So many tasty morsels so many are uncovering. (All that and not one link to Andrew Sullivan. I’ll spend Saturday enjoying his finds.) One topic Sarah touches on that’s relevant to my interest in food is her love of meat. From page 18:
I love meat. I eat pork chops, thick bacon-burgers, and the seared fatty edges of a medium-well-done steak. But I especially love moose and caribou.
Note, especially, the medium-well-done. Sarah’s confident that those few liberals who still eat meat eat it rare, medium rare, or (for the snootiest among them) bleu. Moving on, from page 133:
I also trimmed the state food budget by keeping our home’s freezer stocked with wild seafood we caught ourselves, as well as organic protein sources hunted by friends and family. We kept an interesting variety of food that way. If any vegans came over for dinner, I could whip them up a salad, then explain my philosophy on being a carnivore: If God had not intended for us to eat animals, how come He made them out of meat?
Italics are Sarah’s.

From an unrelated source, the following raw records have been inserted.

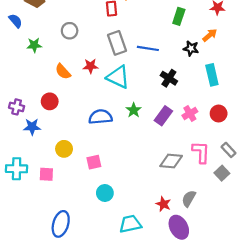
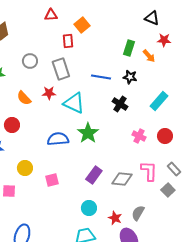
orange arrow: (210, 35) -> (149, 56), moved, turned 88
gray rectangle: (117, 43) -> (61, 69), moved
black star: (191, 48) -> (130, 77), moved
cyan rectangle: (212, 75) -> (159, 101), turned 54
green star: (134, 110) -> (88, 133), size x1.5
pink cross: (190, 114) -> (139, 136), turned -32
purple rectangle: (163, 116) -> (94, 175), moved
cyan circle: (105, 193) -> (89, 208), moved

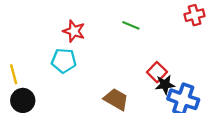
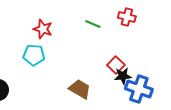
red cross: (195, 15) -> (127, 17), moved, turned 30

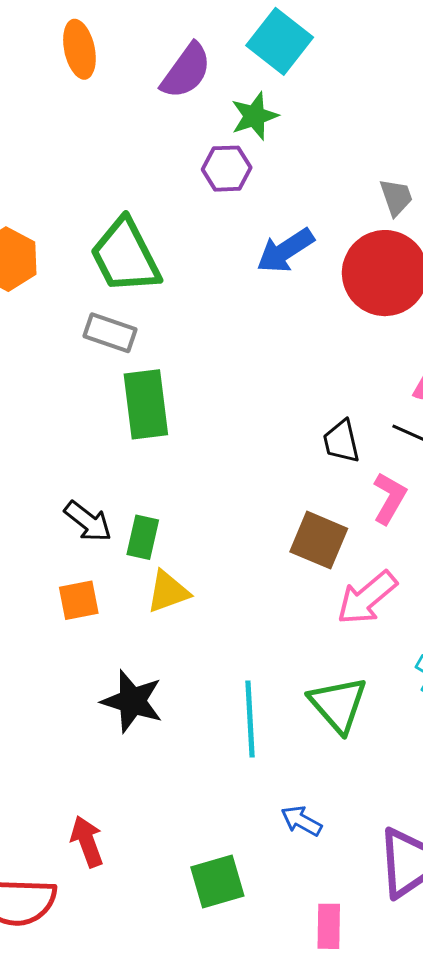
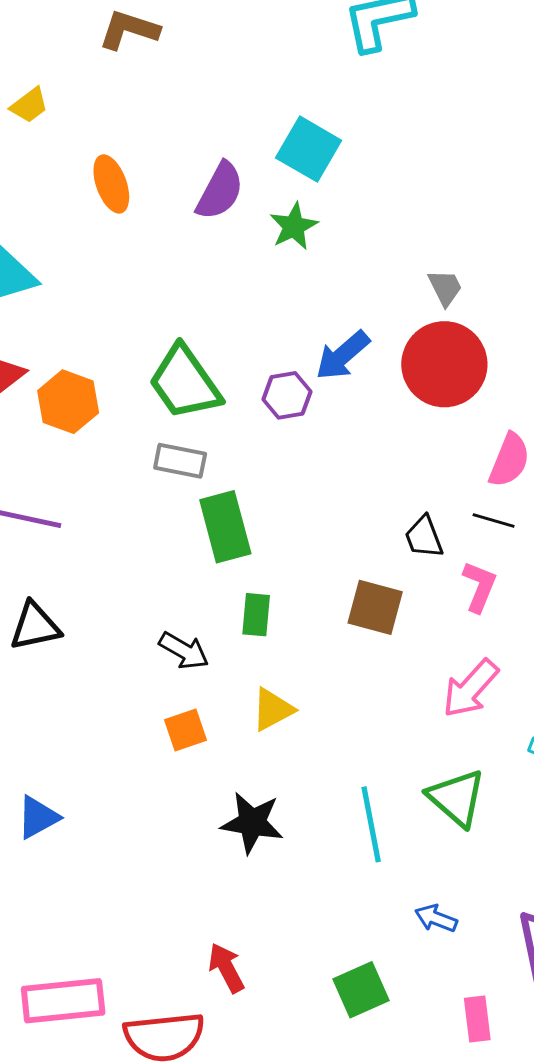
purple hexagon: (227, 169) -> (287, 395), moved
green rectangle: (143, 537) -> (256, 615), moved
brown square: (319, 540) -> (375, 607), moved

You have to love the gratuitous swipe at that most liberal of all liberals, the vegan. I imagine Sarah’s spotted them driving their Prius’s on her not infrequent forays into urban areas outside of Alaska.
She goes on to explain the challenges of hunting while serving as governor: Hollywood pressure to ban guns, halt hunting, and save wildlife. For Sarah, doing the governor’s job while hunting and fighting off liberals and raising kids and “cooking dinner and washing dishes” (page 108) was no obstacle.

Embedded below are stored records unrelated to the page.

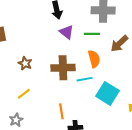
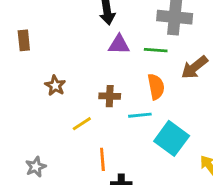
purple triangle: (67, 32) -> (119, 45), turned -42
brown cross: (63, 68) -> (110, 96), size x0.6
yellow line: (24, 94) -> (82, 124), moved

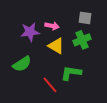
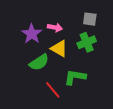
purple star: (30, 32) -> (32, 34), turned -30
green semicircle: (22, 64) -> (39, 62), moved

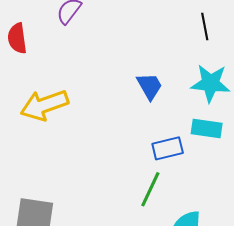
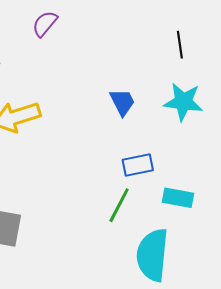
cyan rectangle: (207, 128) -> (178, 198), moved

What Sarah is espousing is a proud Conservative version of the liberal foodie. From page 134:
People outside of Alaska are often clueless about our reliance on natural food sources. (You know you’re in Alaska when at least twice a year your kitchen doubles as a meat-processing plant.) They don’t use common sense in considering why our biologists need responsible tools for abundant game management. But as the ninety-year-old Alaska Native leader Sydney Hunnington told Todd, “Nowadays, common sense is an endangered species.”
So wonderfully clear and clean and natural. Can’t we just all agree with her on that? Of course we can! But I’m left wondering, has she ever seen a CAFO? And what, exactly, does she believe “responsible tools for abundant game management” are? No further word on that.
For the record, I’m an omnivore with retrovore tendencies. I ponder the difference between animal rights and animal welfare. And I, too, eat meat.
Via this week’s delectable doubleX Gabfest.